L'assist al Sì di Mattarella: "Democrazia da rinnovare"

nostro inviato a Rimini

«La Repubblica è nata da un referendum», dove però la divisione degli orientamenti «è stata tradotta in una straordinaria forza unitaria». E poi, «anche per il futuro», c'è da tenere presente che «le democrazie hanno sempre bisogno di accogliere nelle loro istituzioni le innovazioni, di aggiornarsi per rappresentare sempre meglio le istanze popolari e rispondere con efficacia alle domande nuove di cittadinanza che la società pone alle istituzioni». Il referendum di cui parla il capo dello Stato aprendo la trentasettesima edizione del Meeting di Rimini, è ovviamente quello del '46 con cui gli italiani scelsero la Repubblica. Ma è difficile non leggere nelle parole di Mattarella, nel suo esordio assoluto alla kermesse ciellina anche come semplice ospite (Cl in passato lo considerava un «nemico» in quanto esponente della sinistra democristiana) un'eco della contesa sul referendum costituzionale di autunno, e quindi un assist al fronte del Sì per la riforma targata Renzi e Boschi, Anche quando insiste sul bisogno di «unità», parola ripetuta più volte con particolare riguardo dal presidente della Repubblica, perché «gli inevitabili contrasti che animano la dialettica democratica non devono farci dimenticare che i momenti di unità sono decisivi nella vita di una nazione. E che talvolta sono anche doverosi», e che «un Paese che non sa trovare occasioni di unità, diventa più debole». E anche qui un osservatore smaliziato non fatica a intravedere, tra i momenti decisivi per cui il Colle auspica «l'unità», anche la riforma dell'architrave istituzionale. Non sarebbe la prima volta che da Mattarella arriva un assist per il governo su questo campo, era già successo a New York in un discorso alla Columbia University quando il presidente, a febbraio scorso, aveva definito «importante» la riforma renziana della Costituzione, perché «consente di aumentare la velocità delle decisioni. In modo da affrontare prima i problemi, in tempo utile, e non dopo, quando può diventare più difficile». E ancora qualche mese fa in un intervento sulla rivista Italianieuropei Mattarella ha ripetuto il concetto che «la Repubblica deve sempre sapere rinnovarsi e dotarsi di strumenti più efficaci e trasparenti». Parole che suonarono come una benedizione quirinalizia al Sì, e che tornano quasi uguali nel discorso di Rimini.
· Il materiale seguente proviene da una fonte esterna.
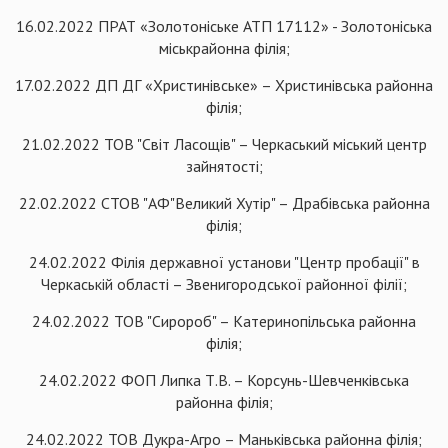
16.02.2022 ПРАТ «Золотоніське АТП 17112» - Золотоніська
міськрайонна філія;
17.02.2022 ДП ДГ «Христинівське» – Христинівська районна
філія;
21.02.2022 ТОВ "Світ Ласощів" – Черкаський міський центр
зайнятості;
22.02.2022 СТОВ "АФ"Великий Хутір" – Драбівська районна
філія;
24.02.2022 Філія державної установи "Центр пробації" в
Черкаській області – Звенигородської районної філії;
24.02.2022 ТОВ "Сиророб" – Катеринопільська районна
філія;
24.02.2022 ФОП Липка Т.В. – Корсунь-Шевченківська
районна філія;
24.02.2022 ТОВ Дукра-Агро – Маньківська районна філія;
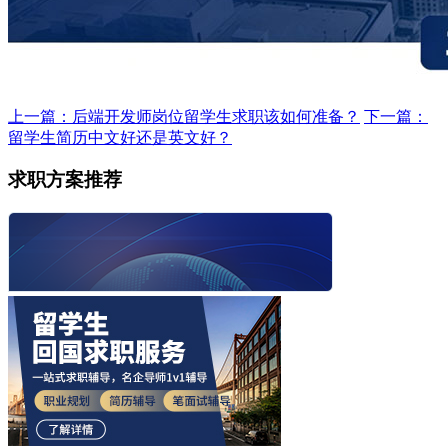
上一篇：后端开发师岗位留学生求职该如何准备？
下一篇：
留学生简历中文好还是英文好？
求职方案推荐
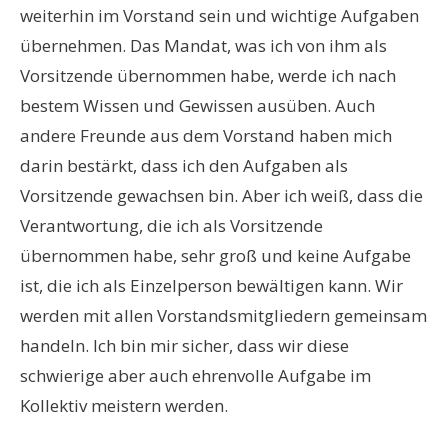
weiterhin im Vorstand sein und wichtige Aufgaben
übernehmen. Das Mandat, was ich von ihm als
Vorsitzende übernommen habe, werde ich nach
bestem Wissen und Gewissen ausüben. Auch
andere Freunde aus dem Vorstand haben mich
darin bestärkt, dass ich den Aufgaben als
Vorsitzende gewachsen bin. Aber ich weiß, dass die
Verantwortung, die ich als Vorsitzende
übernommen habe, sehr groß und keine Aufgabe
ist, die ich als Einzelperson bewältigen kann. Wir
werden mit allen Vorstandsmitgliedern gemeinsam
handeln. Ich bin mir sicher, dass wir diese
schwierige aber auch ehrenvolle Aufgabe im
Kollektiv meistern werden.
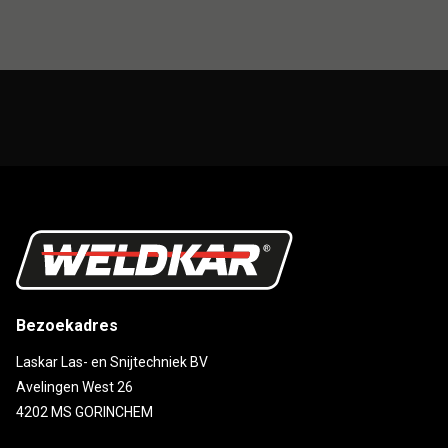
Bezoekadres
Laskar Las- en Snijtechniek BV
Avelingen West 26
4202 MS GORINCHEM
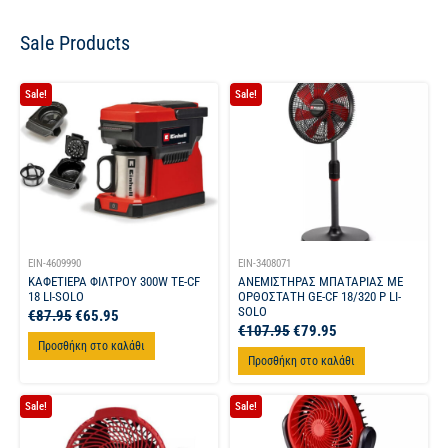
Sale Products
Sale!
Sale!
EIN-4609990
EIN-3408071
ΚΑΦΕΤΙΕΡΑ ΦΙΛΤΡΟΥ 300W TE-CF
ΑΝΕΜΙΣΤΗΡΑΣ ΜΠΑΤΑΡΙΑΣ ΜΕ
18 LI-SOLO
ΟΡΘΟΣΤΑΤΗ GE-CF 18/320 P LI-
SOLO
€
87.95
€
65.95
€
107.95
€
79.95
Προσθήκη στο καλάθι
Προσθήκη στο καλάθι
Sale!
Sale!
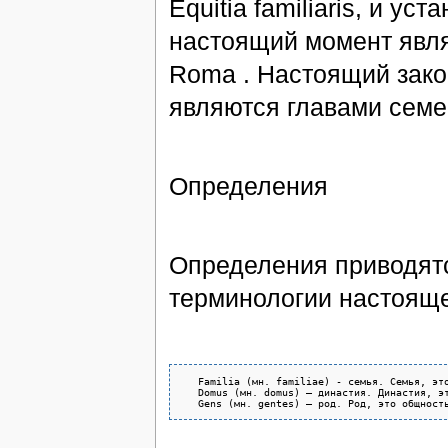
Equitia familiaris, и уст
настоящий момент явля
Roma . Настоящий закон
являются главами семей
Определения
Определения приводятс
терминологии настояще
   Familia (мн. familiae) - семья. Семья, эт
   Domus (мн. domus) – династия. Династия, э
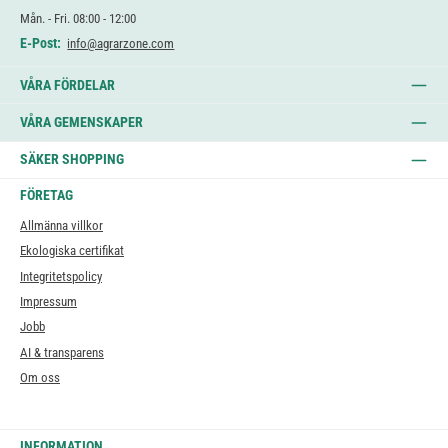
Mån. - Fri. 08:00 - 12:00
E-Post:
info@agrarzone.com
VÅRA FÖRDELAR
VÅRA GEMENSKAPER
SÄKER SHOPPING
FÖRETAG
Allmänna villkor
Ekologiska certifikat
Integritetspolicy
Impressum
Jobb
AI & transparens
Om oss
INFORMATION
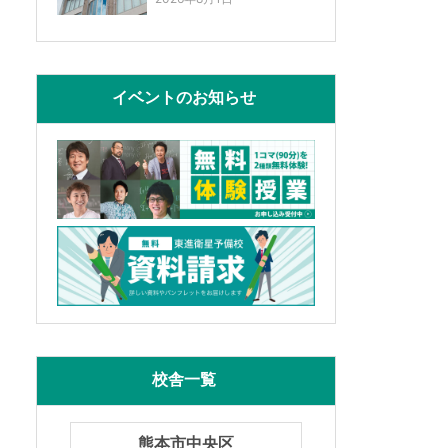
イベントのお知らせ
校舎一覧
熊本市中央区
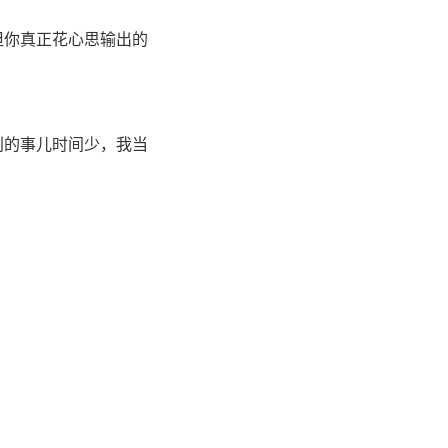
但你真正花心思输出的
别的事儿时间少，我当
A scatenare le reazioni politiche però è questa parte dell'intervento di Mattarella, ma quella sul problema dei migranti. Il presidente, sotto al grande titolo scelto dal Meeting per questa edizione («Tu sei un bene per me»), chiama in causa i populismi che in Europa vogliono «far vincere le paure». «Attenti a non cadere nell'errore di ritenere nuove false soluzioni già vissute e fallite nel breve Novecento. Non ci difenderemo alzando muri verso l'esterno, o creando barriere divisorie al nostro interno. Non ci si illuda di risolvere il problema migratorio con un vietato l'ingresso», mentre «ci può soccorrere soltanto il principio che ci si realizza con gli altri, costruire ponti e percorsi di coesione e sviluppo». Bisogna opporsi alla «tentazione all'isolamento», spiega Mattarella, perché «le differenze ci arricchiscono». Pesantissima la risposta del leader leghista Matteo Salvini («Mattarella complice di scafisti, sfruttatori e schiavisti»), contro cui si scatena il centrosinistra.

Meno prevedibile, invece, lo smarcamento di Maroni dal suo segretario federale: «Mattarella ha detto delle cose condivisibili, che secondo me sono una denuncia dell'inefficienza del sistema europeo ed italiano di gestione dell'immigrazione clandestina».